To illustrate this point, Cloudflare shared an example of how their machine learning models accurately identified a specific bot that was attempting to hide its activity. The company's global machine learning model consistently recognized this traffic as coming from a bot, assigning it a score below 30 on their bot scoring system, regardless of the user agent changes.

This capability is particularly important in light of recent allegations against some AI companies for using deceptive practices to scrape content. For instance, Perplexity AI was accused of impersonating legitimate visitors to gather data from websites. Cloudflare's system aims to detect such evasive tactics by leveraging its vast network, which processes an average of 57 million requests per second, to understand the trustworthiness of various bot fingerprints.

The company's approach to bot detection involves computing global aggregates across numerous signals. This method allows their models to flag traffic from evasive AI bots accurately without the need for manual fingerprinting. As a result, Cloudflare claims that customers using their service are protected from the newest waves of bot activity as soon as they emerge.

In response to these findings and ongoing concerns about unauthorized content use for AI training, Cloudflare announced a new feature allowing all customers, including those on the free tier, to block AI bots with a single click. This tool is designed to automatically update over time as Cloudflare identifies new fingerprints of bots engaged in widespread web scraping for model training.

The broader implications of this data extend beyond individual website protection. As the value of original content for AI training continues to rise, the activities of AI bots have become a contentious issue. The scale of AI bot activity revealed in this report highlights the potential impact on content creators and raises questions about data ownership, fair use, and compensation for content that contributes to AI advancements.

Furthermore, the discrepancy between the prevalence of AI bot activity and the relatively low rate of websites actively blocking such bots suggests a potential lack of awareness or resources among website operators to address this issue. This situation underscores the need for more accessible tools and information to help content creators protect their intellectual property.

The data also provides insights into the strategies employed by different AI companies in their data collection efforts.
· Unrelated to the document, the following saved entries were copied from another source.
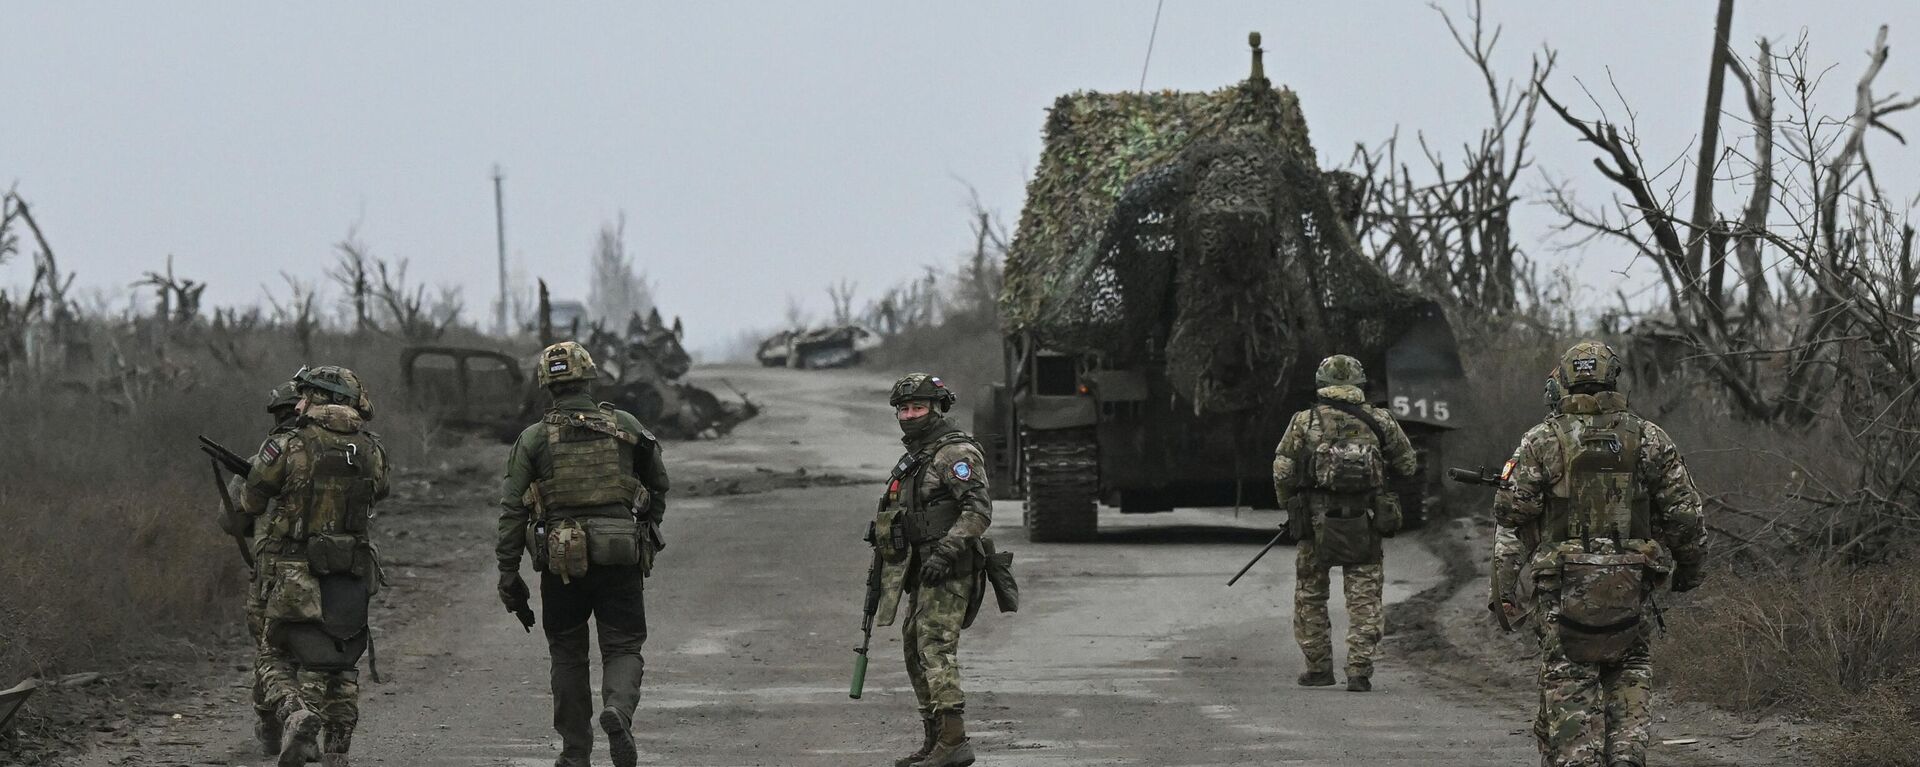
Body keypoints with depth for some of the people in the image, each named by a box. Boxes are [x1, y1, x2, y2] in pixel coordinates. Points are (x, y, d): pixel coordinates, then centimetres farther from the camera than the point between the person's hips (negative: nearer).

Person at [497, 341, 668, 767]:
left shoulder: (533, 439, 0)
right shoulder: (625, 427, 3)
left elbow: (512, 510, -3)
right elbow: (658, 485, 14)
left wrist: (509, 574, 1)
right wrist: (648, 529, 31)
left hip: (561, 564, 0)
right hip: (622, 562, 0)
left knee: (568, 656, 14)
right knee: (623, 648, 5)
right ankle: (618, 708, -26)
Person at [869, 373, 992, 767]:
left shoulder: (956, 453, -11)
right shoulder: (915, 457, 20)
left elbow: (979, 509, -21)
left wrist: (946, 552, -27)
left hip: (947, 571, -10)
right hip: (922, 572, 10)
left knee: (936, 647, -18)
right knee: (915, 648, 13)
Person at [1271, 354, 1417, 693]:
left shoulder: (1304, 423, -2)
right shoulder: (1379, 422, 2)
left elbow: (1282, 471, -5)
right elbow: (1408, 465, 9)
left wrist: (1289, 506, 11)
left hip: (1317, 523, -1)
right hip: (1365, 524, 1)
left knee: (1310, 596, 14)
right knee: (1364, 598, 6)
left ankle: (1318, 667, 17)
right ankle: (1359, 671, -1)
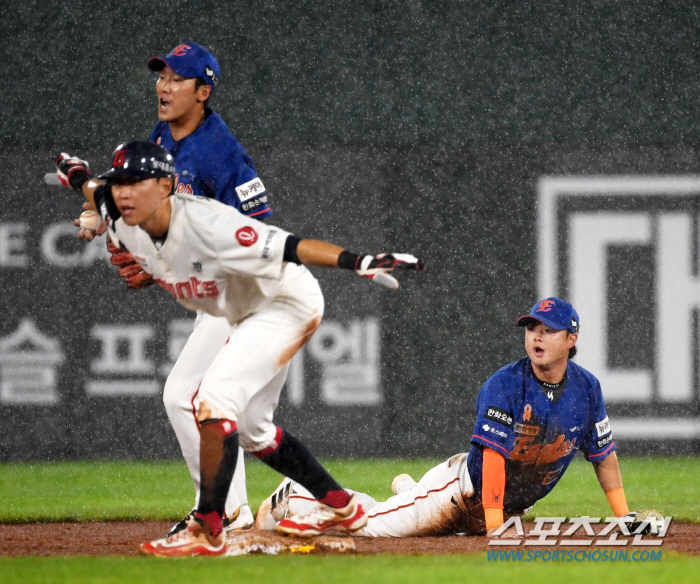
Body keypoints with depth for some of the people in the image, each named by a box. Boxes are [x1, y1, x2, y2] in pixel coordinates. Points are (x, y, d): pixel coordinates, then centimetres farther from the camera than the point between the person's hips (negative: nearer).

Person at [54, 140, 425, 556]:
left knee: (214, 402, -23)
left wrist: (358, 262, -53)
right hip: (249, 317, 10)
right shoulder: (127, 225, -12)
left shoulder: (207, 225, -36)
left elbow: (289, 247, -44)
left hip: (289, 304, -10)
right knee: (249, 429, 18)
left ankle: (207, 533, -17)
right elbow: (102, 199, 16)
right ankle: (341, 507, 33)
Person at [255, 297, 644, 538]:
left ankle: (408, 490, 45)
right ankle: (294, 499, 19)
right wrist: (495, 527, -35)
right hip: (463, 488, -5)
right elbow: (493, 456, -29)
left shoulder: (587, 388, -8)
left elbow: (604, 454, 2)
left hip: (513, 504, 5)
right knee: (370, 526, -7)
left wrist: (625, 518, -2)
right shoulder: (504, 385, -24)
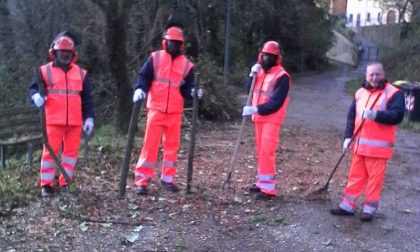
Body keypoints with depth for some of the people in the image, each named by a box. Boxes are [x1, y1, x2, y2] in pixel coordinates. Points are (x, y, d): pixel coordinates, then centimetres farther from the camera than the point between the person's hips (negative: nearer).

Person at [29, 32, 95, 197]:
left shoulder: (80, 73, 11)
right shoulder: (45, 71, 3)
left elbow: (87, 99, 11)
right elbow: (34, 88, 3)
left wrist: (89, 118, 3)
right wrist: (36, 96, -22)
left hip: (75, 122, 3)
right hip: (53, 121, -3)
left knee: (71, 151, 7)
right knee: (50, 151, -2)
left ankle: (65, 183, 18)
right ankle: (46, 184, 7)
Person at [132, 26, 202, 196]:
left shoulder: (187, 65, 7)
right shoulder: (155, 58, 3)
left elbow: (186, 89, 8)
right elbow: (144, 77, 0)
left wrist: (193, 92, -14)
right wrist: (140, 89, -19)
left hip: (175, 112, 3)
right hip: (156, 109, -2)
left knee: (172, 145, 8)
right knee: (150, 144, -5)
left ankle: (168, 178, 20)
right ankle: (142, 180, 0)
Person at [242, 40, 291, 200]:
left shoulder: (282, 76, -12)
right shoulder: (261, 72, 13)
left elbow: (276, 102, -19)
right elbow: (252, 91, 13)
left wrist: (256, 109, -25)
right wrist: (252, 75, -2)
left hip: (271, 119, -8)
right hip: (259, 118, 8)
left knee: (267, 152, -13)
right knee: (261, 151, 12)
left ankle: (269, 188, -11)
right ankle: (262, 182, 21)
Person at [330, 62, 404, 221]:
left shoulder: (393, 93, -7)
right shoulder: (360, 93, 10)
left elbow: (397, 115, -18)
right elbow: (351, 116, 12)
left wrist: (376, 115, -31)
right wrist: (348, 136, 3)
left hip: (378, 146, -5)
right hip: (360, 144, 5)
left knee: (375, 177, 1)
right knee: (355, 175, 12)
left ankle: (369, 209, 12)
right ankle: (348, 205, 20)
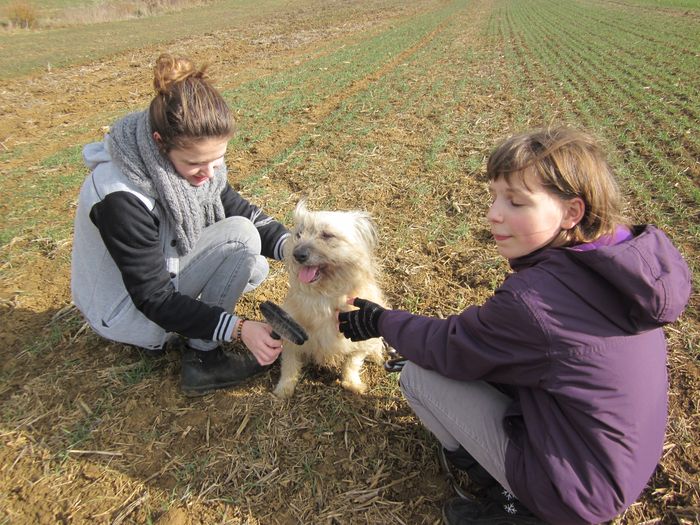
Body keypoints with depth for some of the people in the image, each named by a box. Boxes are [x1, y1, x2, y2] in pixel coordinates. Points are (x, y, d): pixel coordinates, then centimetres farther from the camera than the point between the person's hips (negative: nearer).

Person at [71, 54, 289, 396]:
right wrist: (237, 329, -36)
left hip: (162, 270, 8)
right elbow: (154, 299, -29)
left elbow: (239, 209, -5)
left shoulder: (195, 157, -13)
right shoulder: (121, 198, -34)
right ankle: (202, 361, -11)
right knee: (241, 237, -22)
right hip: (125, 311, -7)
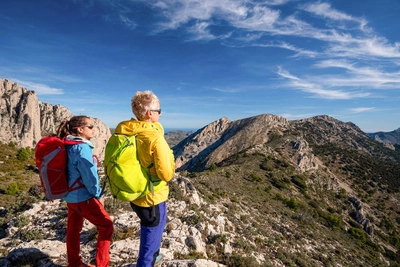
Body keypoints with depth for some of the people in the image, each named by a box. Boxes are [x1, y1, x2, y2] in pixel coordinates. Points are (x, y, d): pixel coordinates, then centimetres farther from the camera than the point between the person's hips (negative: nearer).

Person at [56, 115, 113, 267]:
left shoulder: (67, 145, 5)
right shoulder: (82, 147, -23)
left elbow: (73, 172, 12)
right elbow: (89, 175, -22)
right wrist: (98, 195, -8)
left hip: (70, 196, 9)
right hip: (83, 197, -9)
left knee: (73, 229, 21)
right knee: (106, 226, 6)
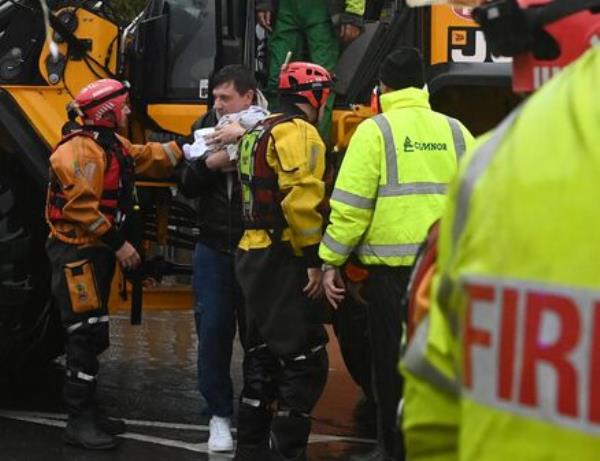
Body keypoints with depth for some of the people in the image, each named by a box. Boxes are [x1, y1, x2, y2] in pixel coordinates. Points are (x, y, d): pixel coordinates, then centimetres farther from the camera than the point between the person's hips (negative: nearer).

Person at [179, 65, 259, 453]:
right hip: (214, 250, 4)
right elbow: (188, 186, 8)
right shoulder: (206, 127, 7)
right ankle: (219, 414, 14)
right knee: (213, 330, 4)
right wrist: (209, 163, -11)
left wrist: (245, 135, -31)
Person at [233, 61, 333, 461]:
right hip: (283, 261, -10)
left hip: (254, 255, 10)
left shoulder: (259, 132, 18)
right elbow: (300, 199, -23)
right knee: (305, 363, -8)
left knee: (263, 358, 17)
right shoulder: (299, 133, -13)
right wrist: (314, 259, -21)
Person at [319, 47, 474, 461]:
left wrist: (331, 261, -2)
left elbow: (351, 204, -9)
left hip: (392, 267, -4)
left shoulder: (375, 131, -4)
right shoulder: (456, 132, 8)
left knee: (393, 362, 5)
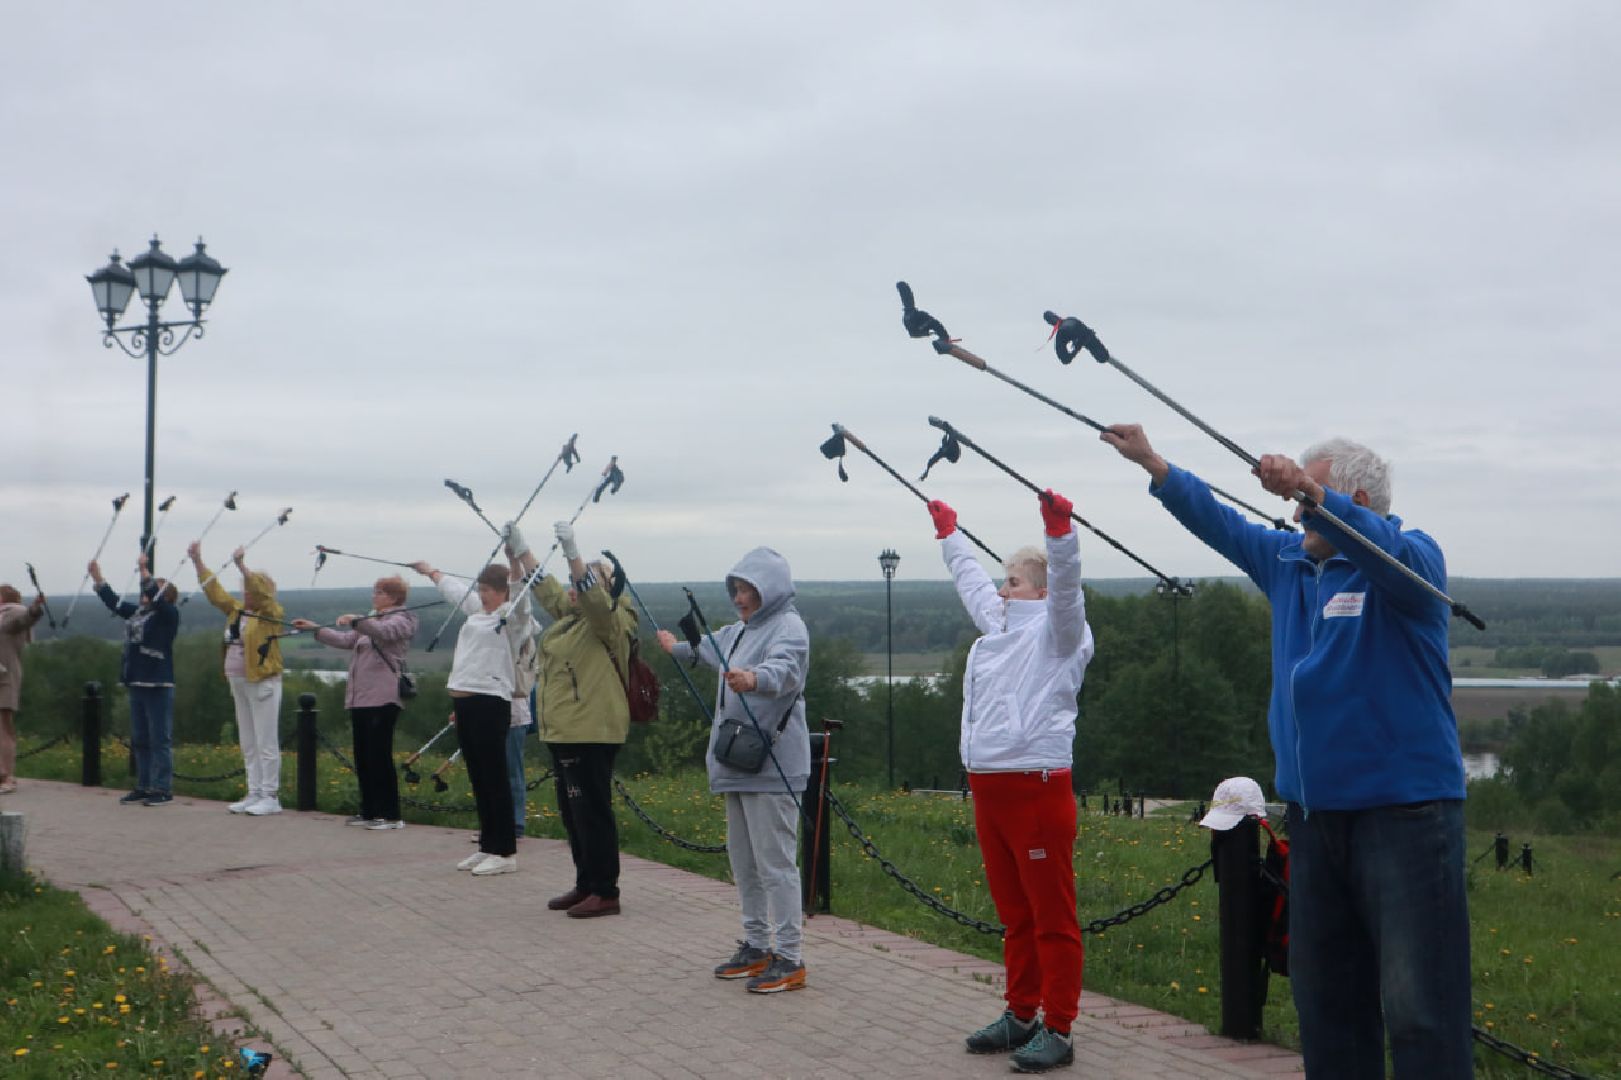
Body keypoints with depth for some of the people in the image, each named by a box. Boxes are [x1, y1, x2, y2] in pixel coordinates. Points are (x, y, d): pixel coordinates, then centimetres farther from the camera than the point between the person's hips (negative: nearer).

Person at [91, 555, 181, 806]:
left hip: (158, 685, -9)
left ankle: (163, 789, -1)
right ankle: (144, 787, 21)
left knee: (160, 739, -5)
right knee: (139, 740, 13)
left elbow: (156, 598, -24)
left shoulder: (168, 614, -6)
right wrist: (98, 578, 22)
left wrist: (144, 570, -29)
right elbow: (114, 602, 26)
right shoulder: (137, 612, 16)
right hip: (136, 684, 9)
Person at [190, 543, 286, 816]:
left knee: (266, 743, -5)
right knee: (248, 744, 12)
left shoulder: (272, 613, -9)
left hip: (263, 684, -8)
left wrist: (242, 566, -34)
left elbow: (259, 593, -26)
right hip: (239, 683, 8)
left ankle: (271, 797, -1)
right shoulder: (237, 610, 12)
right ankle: (255, 794, 19)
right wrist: (198, 562, 9)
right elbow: (214, 591, 14)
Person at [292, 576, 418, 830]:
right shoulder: (370, 622, 25)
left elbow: (384, 631, -25)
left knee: (379, 756, -9)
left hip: (383, 699, -8)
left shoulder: (402, 620, -3)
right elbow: (345, 639, 20)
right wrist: (314, 629, 11)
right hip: (359, 698, 8)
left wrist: (356, 621, -41)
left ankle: (391, 815, -6)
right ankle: (369, 811, 15)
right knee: (363, 757, 8)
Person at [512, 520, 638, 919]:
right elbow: (546, 588, 26)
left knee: (592, 811, -7)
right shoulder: (569, 615, 16)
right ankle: (585, 886, 24)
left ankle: (605, 892, -1)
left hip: (591, 733, -10)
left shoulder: (611, 621, -10)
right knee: (572, 812, 15)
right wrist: (520, 550, 22)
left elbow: (593, 596, -28)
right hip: (562, 730, 10)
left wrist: (572, 552, -36)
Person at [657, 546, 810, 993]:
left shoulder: (788, 627, -12)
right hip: (738, 765, 10)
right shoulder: (740, 630, 19)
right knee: (743, 860, 16)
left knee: (775, 862, -10)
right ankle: (756, 945, 27)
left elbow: (784, 669, -34)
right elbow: (710, 649, 42)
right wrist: (677, 648, 59)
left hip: (772, 768, -10)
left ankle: (789, 959, -4)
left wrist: (754, 679, -55)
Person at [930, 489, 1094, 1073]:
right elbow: (971, 579, 35)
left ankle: (1058, 1030, 2)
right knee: (1014, 914, 17)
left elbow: (1066, 588, -22)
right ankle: (1021, 1015, 27)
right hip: (988, 788, 9)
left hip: (1037, 787, -9)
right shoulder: (998, 624, 20)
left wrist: (1059, 532, -35)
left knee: (1052, 915, -3)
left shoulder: (1057, 631, -2)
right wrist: (948, 533, 46)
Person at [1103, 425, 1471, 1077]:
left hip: (1404, 810, -7)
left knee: (1419, 1009, -10)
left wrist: (1313, 494, -44)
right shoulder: (1286, 562, 13)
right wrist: (1152, 464, 17)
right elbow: (1219, 522, 22)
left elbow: (1389, 553, -30)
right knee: (1324, 999, 14)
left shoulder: (1411, 557, -8)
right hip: (1313, 813, 8)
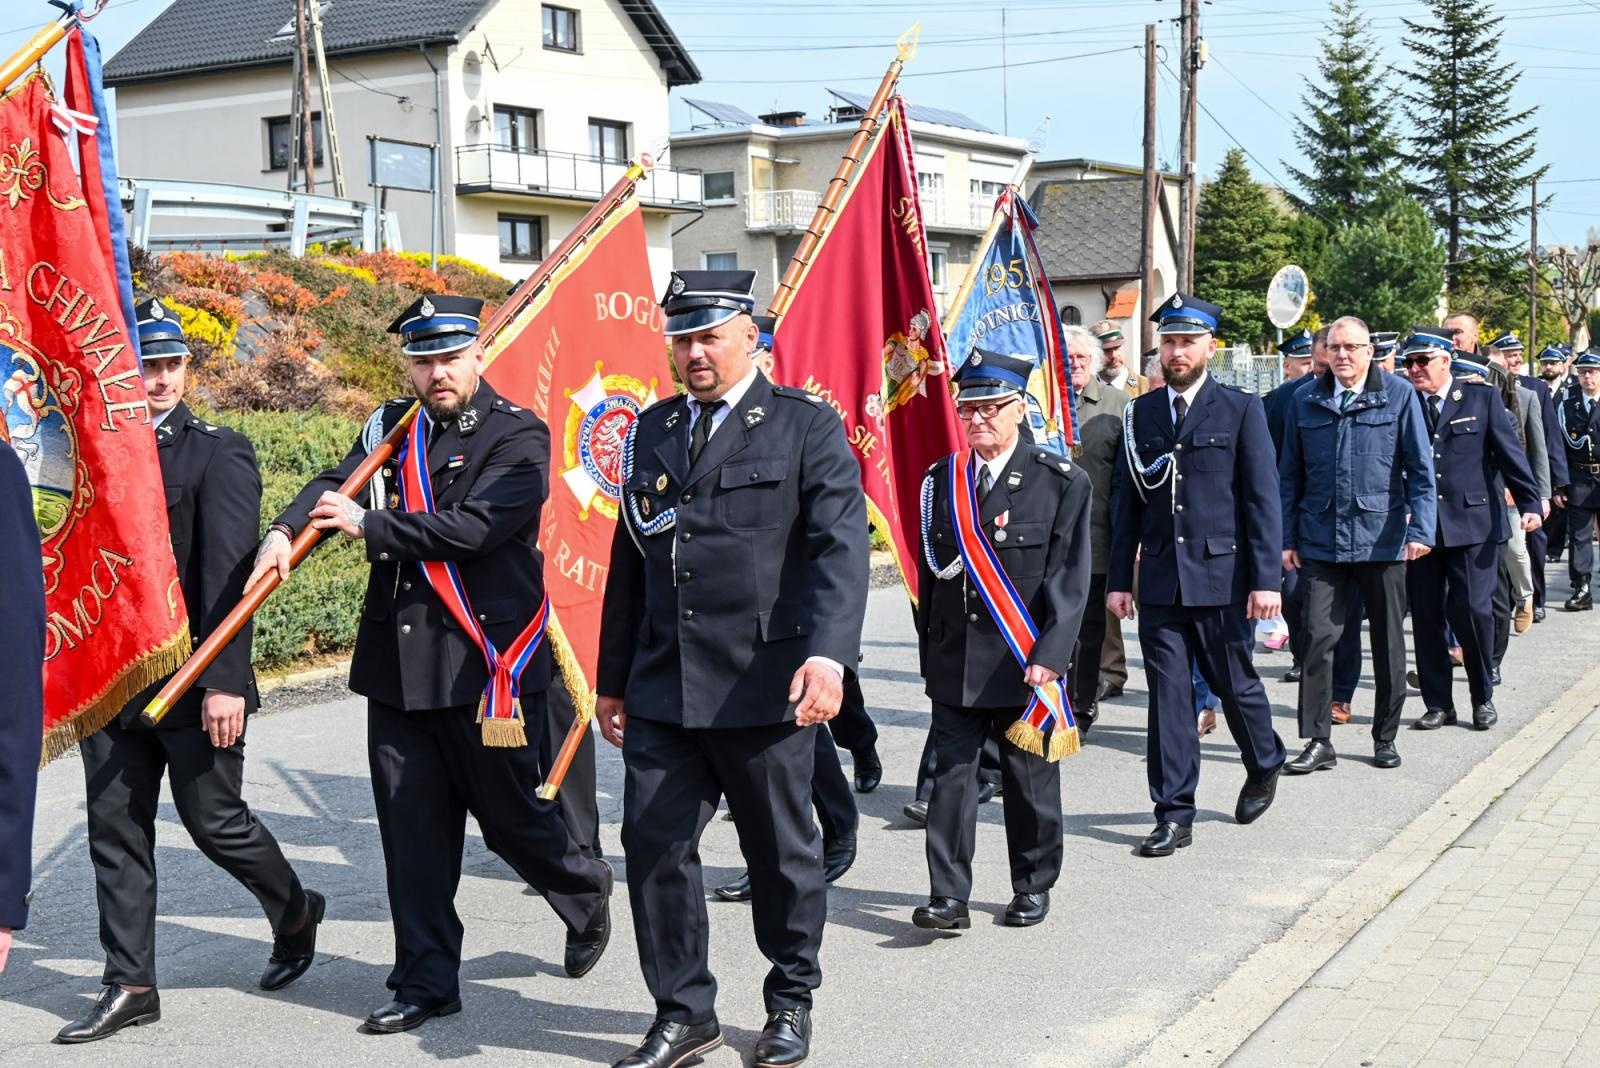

The varying levels of activity and targeting among different AI bots could reflect different approaches to model training and development, as well as differing policies regarding web crawling and data use.

As the AI industry continues to evolve rapidly, the findings from Cloudflare's report are likely to inform ongoing discussions about the ethical and practical considerations of web scraping for AI training. The report highlights the need for clearer regulations and industry standards regarding the use of web content for AI training, balancing the potential benefits of AI advancement with the rights and interests of content creators.